Si vous voulez avoir une idée de l'importance des sources anonymes pour les journalistes, vous n'avez qu'à noter l'acharnement avec lequel les élus et les policiers les traquent.

Du maire de Montréal au président Trump en passant par le SPVM, la SQ et la GRC, tous veulent savoir qui a divulgué l'information qui les fait mal paraître.

Tous veulent trouver l'origine des fuites qui les embarrassent... et fermer les écoutilles pour qu'il n'y en ait plus.

D'où l'importance de protéger l'anonymat des lanceurs d'alerte et des sources qui osent contacter des journalistes pour dénoncer des irrégularités, de véritables héros de l'ombre sans qui les plus graves scandales de l'histoire du pays n'auraient jamais été dévoilés.

C'est précisément ce que vise le projet de loi privé S-231, déposé par le sénateur Claude Carignan, qui traverse cette semaine sa phase la plus cruciale. Un projet de loi qui recueille l'appui de la Chambre des communes, mais qui a besoin d'un tout petit effort de plus du gouvernement Trudeau pour être adopté avant l'ajournement des travaux parlementaires.

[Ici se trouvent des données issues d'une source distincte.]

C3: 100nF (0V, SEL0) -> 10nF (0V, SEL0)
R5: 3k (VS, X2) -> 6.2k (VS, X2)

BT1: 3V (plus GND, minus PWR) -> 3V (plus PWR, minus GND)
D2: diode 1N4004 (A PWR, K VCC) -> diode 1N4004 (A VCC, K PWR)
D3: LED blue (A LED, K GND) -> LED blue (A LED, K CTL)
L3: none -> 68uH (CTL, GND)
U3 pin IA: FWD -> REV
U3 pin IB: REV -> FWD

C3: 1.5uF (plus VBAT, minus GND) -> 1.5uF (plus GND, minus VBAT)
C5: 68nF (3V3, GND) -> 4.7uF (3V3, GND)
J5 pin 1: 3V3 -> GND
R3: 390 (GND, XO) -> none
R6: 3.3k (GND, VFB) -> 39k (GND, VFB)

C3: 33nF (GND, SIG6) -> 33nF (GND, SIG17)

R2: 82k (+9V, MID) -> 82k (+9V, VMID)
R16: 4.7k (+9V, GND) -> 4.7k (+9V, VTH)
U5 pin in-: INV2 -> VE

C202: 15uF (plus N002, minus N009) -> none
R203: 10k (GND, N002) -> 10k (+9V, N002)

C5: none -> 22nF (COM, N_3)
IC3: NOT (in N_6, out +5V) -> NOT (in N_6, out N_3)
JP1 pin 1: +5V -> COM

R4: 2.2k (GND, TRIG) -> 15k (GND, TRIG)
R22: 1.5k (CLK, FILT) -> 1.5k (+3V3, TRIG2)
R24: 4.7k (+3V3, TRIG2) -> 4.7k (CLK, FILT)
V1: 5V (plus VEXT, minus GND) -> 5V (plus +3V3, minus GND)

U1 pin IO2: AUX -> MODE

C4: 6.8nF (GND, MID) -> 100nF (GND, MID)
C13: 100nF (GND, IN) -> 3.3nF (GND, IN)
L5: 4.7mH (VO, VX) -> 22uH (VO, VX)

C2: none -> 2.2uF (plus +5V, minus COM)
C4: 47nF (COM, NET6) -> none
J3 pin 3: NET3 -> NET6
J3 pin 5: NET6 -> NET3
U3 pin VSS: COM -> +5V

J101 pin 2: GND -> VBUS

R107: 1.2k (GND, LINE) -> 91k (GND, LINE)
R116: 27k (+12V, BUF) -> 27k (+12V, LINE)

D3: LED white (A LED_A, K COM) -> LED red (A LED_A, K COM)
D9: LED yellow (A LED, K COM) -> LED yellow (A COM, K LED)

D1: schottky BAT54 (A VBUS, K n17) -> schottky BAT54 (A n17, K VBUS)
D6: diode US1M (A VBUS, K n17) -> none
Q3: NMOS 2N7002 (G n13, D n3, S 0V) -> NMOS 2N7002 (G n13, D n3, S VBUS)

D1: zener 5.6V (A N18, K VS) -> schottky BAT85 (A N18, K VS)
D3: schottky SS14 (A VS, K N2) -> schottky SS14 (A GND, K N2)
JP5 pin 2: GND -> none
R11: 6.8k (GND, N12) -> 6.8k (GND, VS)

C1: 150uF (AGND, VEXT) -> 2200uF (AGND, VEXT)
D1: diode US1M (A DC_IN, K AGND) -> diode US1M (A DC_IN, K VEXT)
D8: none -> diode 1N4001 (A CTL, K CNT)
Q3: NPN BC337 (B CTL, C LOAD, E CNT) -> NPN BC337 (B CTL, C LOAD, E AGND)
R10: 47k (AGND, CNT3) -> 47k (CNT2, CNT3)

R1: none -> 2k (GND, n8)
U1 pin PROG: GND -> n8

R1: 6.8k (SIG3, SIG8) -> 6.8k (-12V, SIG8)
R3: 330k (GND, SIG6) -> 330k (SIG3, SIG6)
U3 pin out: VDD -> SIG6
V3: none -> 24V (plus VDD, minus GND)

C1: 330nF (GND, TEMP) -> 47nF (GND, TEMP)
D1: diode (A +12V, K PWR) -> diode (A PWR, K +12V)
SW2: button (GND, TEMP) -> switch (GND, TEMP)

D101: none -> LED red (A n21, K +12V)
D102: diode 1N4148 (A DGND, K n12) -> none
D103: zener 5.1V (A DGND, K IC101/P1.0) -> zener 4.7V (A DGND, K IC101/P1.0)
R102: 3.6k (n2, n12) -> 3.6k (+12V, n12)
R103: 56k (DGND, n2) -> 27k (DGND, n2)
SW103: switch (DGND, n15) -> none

Soyons honnêtes, c'est la seule façon de lui éviter d'être relégué au bas du feuilleton l'automne prochain... aussi bien dire aux calendes grecques. Il suffirait en effet d'un remaniement ministériel, d'une soudaine priorité ou simplement d'une baisse de l'attention politique pour qu'on n'entende plus jamais parler de S-231.

Il faut savoir qu'il est déjà exceptionnel qu'un tel document chemine aussi loin dans les arcanes parlementaires. Les projets de loi déposés par des sénateurs se rendent rarement à l'adoption à la Chambre des communes. Et c'est encore plus vrai pour un projet de loi privé... venant d'un sénateur du parti de l'opposition!

Mais cette fois - cette semaine pour être plus précis - , les astres semblent alignés.

Tous les sénateurs ont donné leur appui au document. Tous les partis de l'opposition en ont fait autant. Le gouvernement a donné son accord de principe. Et la commission Chamberland poursuit publiquement ses travaux pour garder l'attention sur cet important enjeu.

Ne manque donc qu'un appui officiel rapide pour que le projet de loi devienne loi... et protège du coup les lanceurs d'alerte et les sources qui osent courageusement révéler l'existence des abus, des fraudes, des irrégularités.

Le projet de loi Carignan vise ainsi à protéger le droit à l'anonymat de ces dénonciateurs, sans lequel ils font face à des sanctions, de l'intimidation et des représailles. Il vise aussi un plus grand respect de la vie privée des journalistes. Et il vise à rendre plus difficile l'obtention de mandats de perquisition pour espionner les membres de la presse, comme Patrick Lagacé, Alain Gravel, Marie-Maude Denis, Éric Thibault et plusieurs autres ont été épiés.

Bref, le projet de loi vise à protéger... votre droit sacré à l'information à vous. Votre droit de savoir ce qui se déroule dans les officines du pouvoir. Votre droit de suivre à la trace ce que le gouvernement fait de vos impôts. Votre droit, finalement, de voir l'administration publique rendre des comptes.

Or chaque jour qui passe, une source se met en danger en contactant un journaliste, ou pire, un lanceur d'alerte décide de garder pour lui l'information incriminante qu'il possède, de crainte d'être démasqué.

Chaque jour qui passe, c'est un scandale des commandites qui peut rester tapi, c'est la corruption dans la construction qui peut demeurer secrète, ce sont les commissions payées par Airbus qui peuvent rester cachées.

L'adoption finale du projet de loi S-231 est donc l'occasion ou jamais - peut-être - , de faire passer le Canada du statut de cancre à premier de classe. Car pour l'heure, le Canada est en effet dernier de classe, étant l'un des rares pays où le privilège du secret des sources n'est pas expressément reconnu par la loi, une situation honteuse pour une démocratie qui n'hésite pas à se présenter comme modèle.

Certes, la mouture révisée du projet de loi n'est peut-être pas parfaite, mais elle a atteint le meilleur équilibre possible entre la protection des sources journalistiques et la liberté accordée aux forces de l'ordre grâce aux efforts des avocats, des fonctionnaires, des élus et des sénateurs qui travaillent d'arrache-pied pour corriger cette grave lacune législative.

Le droit du public à l'information s'appuie sur la liberté de la presse. Et la liberté de la presse se fonde sur un recours libre et confidentiel aux sources. Il est temps qu'elles soient protégées.